The combination of your sacrifice, employer contributions, and tax savings means more going into your pension.

🧮

Restore your personal allowance

If you earn over £100,000, salary sacrifice can restore your tapered personal allowance — a 60% effective tax rate trap.

🏠

Consideration for high earners

A sacrifice can bring income below the £50,270 higher-rate threshold, saving 40% tax on that portion instead of 20%.

Salary sacrifice vs personal pension — which is better?

Salary SacrificePersonal Pension
Income tax relief✅ Yes✅ Yes
Employee NI saving✅ Yes (8% / 2%)❌ No
Employer NI saving✅ Yes (15%)❌ No
Affects State Benefits / mortgage⚠️ May reduce✅ No impact
Requires employer cooperation✅ Required❌ Not needed
Annual allowance usage✅ Counts✅ Counts

For most employees, salary sacrifice is the superior option — the NI saving alone makes it worth it. The main exception is mortgage applicants, who may prefer personal contributions to preserve their stated gross salary.
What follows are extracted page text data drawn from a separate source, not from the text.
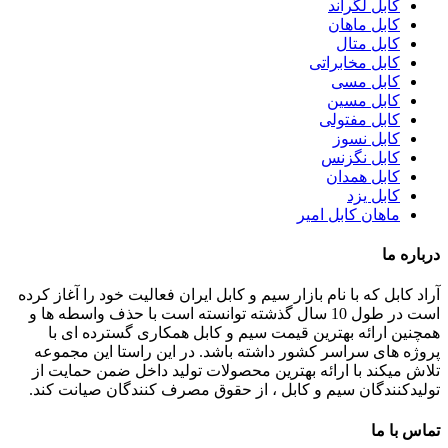
کابل لگراند
کابل ماهان
کابل متال
کابل مخابراتی
کابل مسی
کابل مسین
کابل مفتولی
کابل نسوز
کابل نگزنس
کابل همدان
کابل یزد
ماهان کابل امیر
درباره ما
آراد کابل که با نام بازار سیم و کابل ایران فعالیت خود را آغاز کرده
است در طول 10 سال گذشته توانسته است با حذف واسطه ها و
همچنین ارائه بهترین قیمت سیم و کابل همکاری گسترده ای با
پروژه های سراسر کشور داشته باشد. در این راستا این مجموعه
تلاش میکند با ارائه بهترین محصولات تولید داخل ضمن حمایت از
تولیدکنندگان سیم و کابل ، از حقوق مصرف کنندگان صیانت کند.
تماس با ما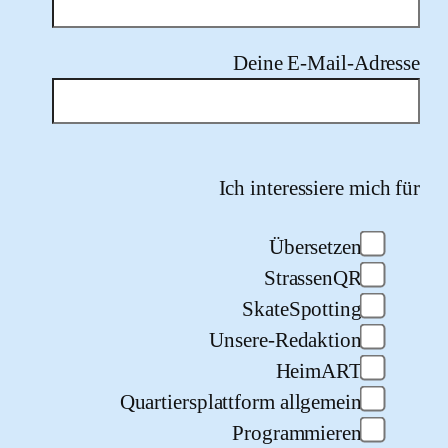
Deine E-Mail-Adr
Please leave this field e
Ich interessiere mic
Übersetzen
StrassenQR
SkateSpotting
Unsere-Redaktion
HeimART
Quartiersplattform allgemein
Programmieren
Frequently asked questions

How does salary sacrifice pension work?

With salary sacrifice, you agree to reduce your gross salary and your employer pays the equivalent amount directly into your pension. Because your official salary is lower, you pay less income tax and National Insurance on that portion — meaning your pension costs you less than the face value.

How much NI do you save with salary sacrifice?

You save 8% NI on earnings between £12,570 and £50,270, and 2% on earnings above £50,270 (2025/26 rates). So a £2,500 salary sacrifice for a basic-rate taxpayer saves approximately £200 in employee NI. Your employer also saves 15% on their National Insurance contributions.

Does salary sacrifice affect mortgage affordability?

Yes, it can. Most lenders assess affordability based on your reduced (post-sacrifice) gross salary, which may lower the amount they are willing to lend. Some lenders will consider the full salary if you can show the sacrifice amount. Check with your mortgage adviser before committing to a high sacrifice level if you're planning to apply for a mortgage.

Is salary sacrifice better than a personal pension contribution?

For most employees, salary sacrifice is better because you save National Insurance contributions as well as income tax. A personal pension contribution only gives you income tax relief. The difference is typically 8–15% NI saving on top of tax relief, making salary sacrifice more efficient pound for pound.

Does my employer have to offer salary sacrifice?

No. Salary sacrifice is offered at the employer's discretion. Most workplace pension schemes do offer it, but not all. Check with your HR department or payroll team. If they don't offer it, a personal pension or SIPP is the alternative.